[Human pose keypoint data]
==========

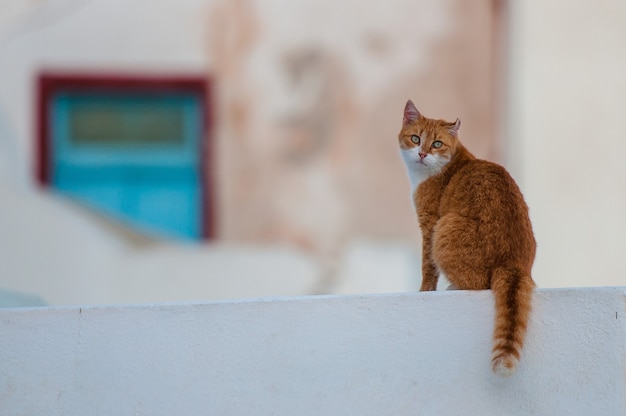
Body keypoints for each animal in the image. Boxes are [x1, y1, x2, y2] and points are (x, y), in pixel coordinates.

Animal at [398, 99, 532, 376]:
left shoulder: (429, 224)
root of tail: (512, 261)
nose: (422, 153)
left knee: (479, 283)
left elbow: (427, 266)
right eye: (416, 139)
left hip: (445, 228)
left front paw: (424, 291)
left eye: (437, 144)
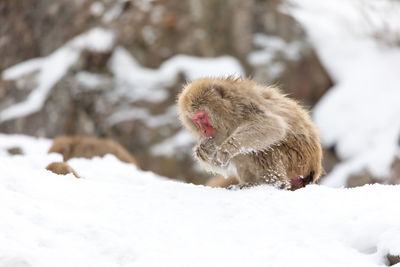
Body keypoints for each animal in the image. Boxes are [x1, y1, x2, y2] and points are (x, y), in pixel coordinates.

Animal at [178, 77, 322, 191]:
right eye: (195, 120)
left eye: (202, 117)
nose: (203, 131)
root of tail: (314, 169)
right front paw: (203, 151)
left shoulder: (243, 105)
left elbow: (272, 125)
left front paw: (226, 149)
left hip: (298, 161)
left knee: (264, 149)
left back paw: (275, 184)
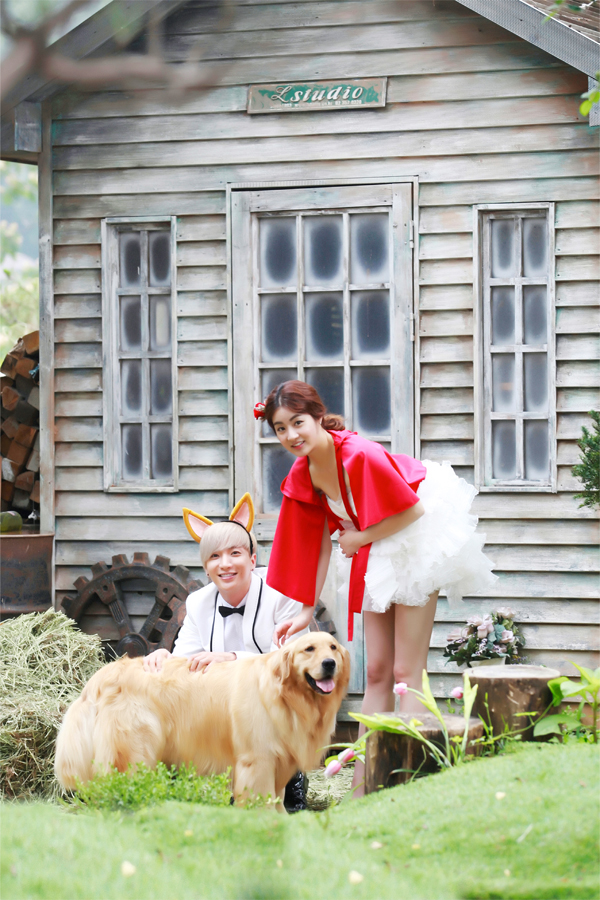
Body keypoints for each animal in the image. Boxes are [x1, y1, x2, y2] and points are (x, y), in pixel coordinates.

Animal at [55, 631, 350, 810]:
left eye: (333, 647)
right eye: (308, 649)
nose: (330, 663)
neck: (283, 694)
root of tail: (101, 675)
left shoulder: (280, 760)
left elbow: (276, 798)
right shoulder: (257, 759)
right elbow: (260, 799)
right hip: (135, 747)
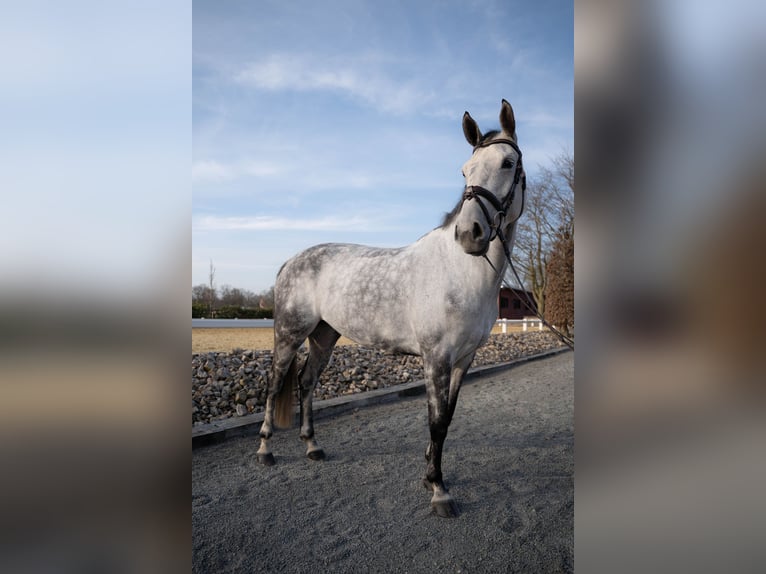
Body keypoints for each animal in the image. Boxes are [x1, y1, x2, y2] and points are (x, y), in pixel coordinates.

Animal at [258, 101, 528, 520]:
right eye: (465, 170)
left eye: (507, 162)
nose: (469, 234)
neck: (461, 271)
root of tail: (291, 261)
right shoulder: (435, 357)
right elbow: (436, 420)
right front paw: (438, 490)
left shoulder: (463, 359)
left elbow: (448, 417)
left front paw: (430, 473)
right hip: (289, 335)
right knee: (274, 385)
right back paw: (265, 450)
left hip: (324, 336)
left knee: (306, 382)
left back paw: (312, 447)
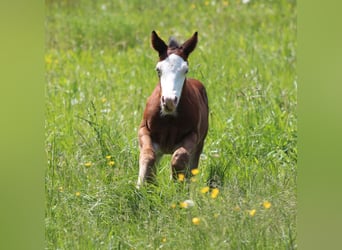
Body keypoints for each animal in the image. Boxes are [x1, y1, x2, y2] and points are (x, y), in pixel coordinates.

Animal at [136, 30, 208, 188]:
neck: (169, 118)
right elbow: (148, 155)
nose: (169, 101)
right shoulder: (144, 129)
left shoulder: (193, 135)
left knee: (192, 166)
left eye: (185, 70)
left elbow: (179, 157)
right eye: (158, 70)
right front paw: (142, 186)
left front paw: (176, 185)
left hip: (200, 144)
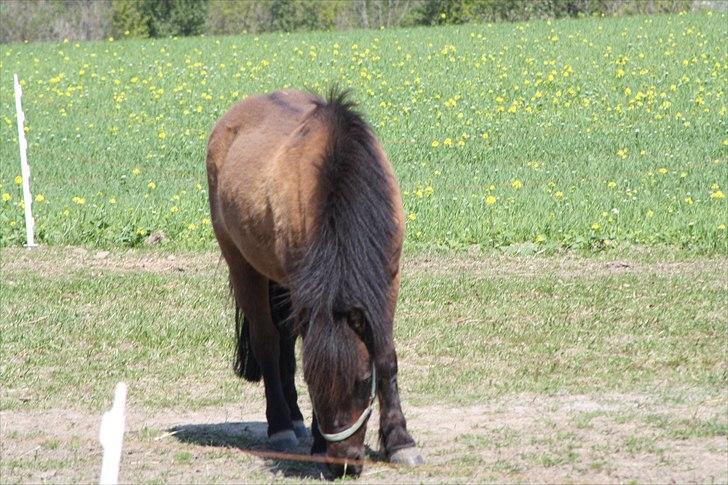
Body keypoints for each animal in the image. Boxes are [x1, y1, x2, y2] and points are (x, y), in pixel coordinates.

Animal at [203, 89, 420, 474]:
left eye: (362, 381)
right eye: (315, 383)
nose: (343, 464)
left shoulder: (388, 278)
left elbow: (384, 355)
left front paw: (399, 441)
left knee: (285, 341)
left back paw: (294, 417)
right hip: (244, 266)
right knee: (268, 342)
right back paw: (280, 425)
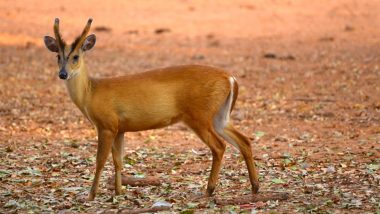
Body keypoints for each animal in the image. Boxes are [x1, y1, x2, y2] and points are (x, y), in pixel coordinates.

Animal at [43, 18, 260, 201]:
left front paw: (91, 195)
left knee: (219, 146)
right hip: (220, 116)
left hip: (199, 115)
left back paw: (209, 190)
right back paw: (255, 186)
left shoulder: (106, 125)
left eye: (75, 56)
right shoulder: (120, 128)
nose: (62, 74)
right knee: (244, 140)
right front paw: (119, 191)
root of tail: (230, 78)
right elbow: (118, 160)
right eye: (58, 56)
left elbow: (100, 160)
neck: (91, 92)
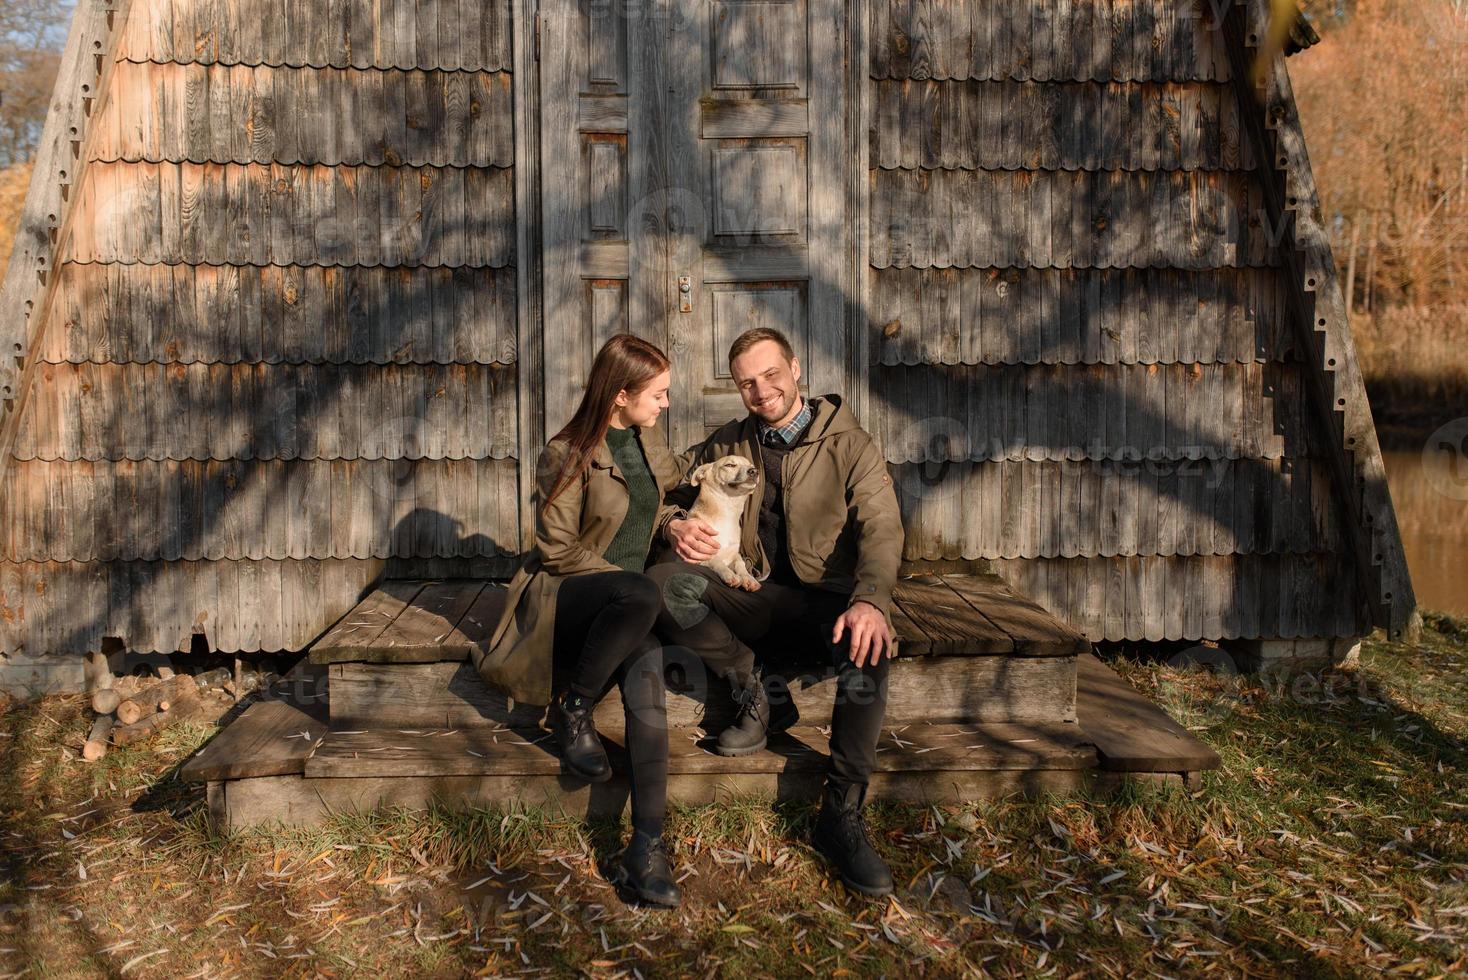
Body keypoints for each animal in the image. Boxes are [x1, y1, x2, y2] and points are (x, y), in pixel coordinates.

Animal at [684, 454, 763, 589]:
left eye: (751, 466)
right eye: (730, 465)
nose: (754, 471)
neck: (728, 512)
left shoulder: (734, 554)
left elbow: (740, 563)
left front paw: (748, 577)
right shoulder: (700, 554)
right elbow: (717, 560)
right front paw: (729, 574)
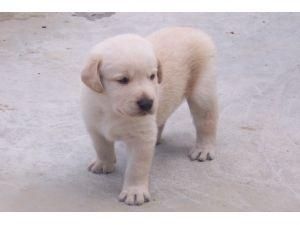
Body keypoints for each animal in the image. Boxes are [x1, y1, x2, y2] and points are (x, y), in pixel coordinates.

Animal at [81, 26, 218, 206]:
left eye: (152, 76)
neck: (112, 108)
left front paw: (134, 192)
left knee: (207, 121)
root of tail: (190, 28)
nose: (147, 103)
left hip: (202, 92)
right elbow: (102, 148)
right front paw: (103, 163)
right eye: (123, 80)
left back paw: (204, 149)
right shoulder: (95, 126)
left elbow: (136, 167)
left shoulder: (141, 138)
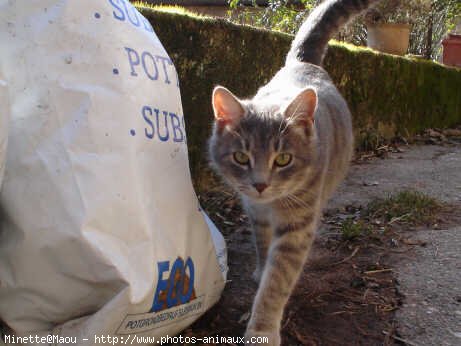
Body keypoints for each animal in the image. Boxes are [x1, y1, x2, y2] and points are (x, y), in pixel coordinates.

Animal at [208, 0, 378, 346]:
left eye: (283, 159)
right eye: (241, 156)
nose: (260, 184)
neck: (270, 205)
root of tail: (303, 63)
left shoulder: (297, 225)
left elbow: (277, 283)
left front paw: (262, 328)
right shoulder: (256, 213)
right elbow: (262, 247)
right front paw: (261, 270)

==========

## Instructions for the task
Between and including the line with "left elbow: (276, 798)" and the line with "right back paw: (280, 425)", repeat every line exactly as it appears above, with pictures left out.

## Task result
left elbow: (276, 798)
right shoulder: (257, 759)
right elbow: (260, 799)
right hip: (135, 747)
Body keypoints for each animal in the image. Boxes are [x1, y1, x2, y2] and points are (x, y), in pixel coordinates.

Animal at [258, 101, 528, 520]:
right eye: (465, 170)
left eye: (507, 162)
nose: (469, 234)
neck: (461, 271)
root of tail: (291, 261)
right shoulder: (435, 357)
right elbow: (436, 420)
right front paw: (438, 490)
left shoulder: (463, 359)
left elbow: (448, 417)
left front paw: (430, 473)
right hip: (289, 335)
right knee: (274, 385)
right back paw: (265, 450)
left hip: (324, 336)
left knee: (306, 382)
left back paw: (312, 447)
Body keypoints for each animal in the image. Boxes are [x1, y1, x2, y2] and points are (x, y), in pixel coordinates.

Animal at [136, 30, 208, 188]:
neck: (169, 118)
right elbow: (148, 155)
nose: (169, 101)
right shoulder: (144, 129)
left shoulder: (193, 135)
left knee: (192, 166)
left eye: (185, 70)
left elbow: (179, 157)
right eye: (158, 70)
right front paw: (142, 186)
left front paw: (176, 185)
left hip: (200, 144)
Body keypoints for each animal in the image. Boxes are [x1, y1, x2, y2] and points are (x, y), in pixel coordinates.

Animal at [203, 89, 420, 474]:
left eye: (362, 381)
right eye: (315, 383)
nose: (343, 464)
left shoulder: (388, 278)
left elbow: (384, 355)
left front paw: (399, 441)
left knee: (285, 341)
left back paw: (294, 417)
right hip: (244, 266)
right knee: (268, 342)
right back paw: (280, 425)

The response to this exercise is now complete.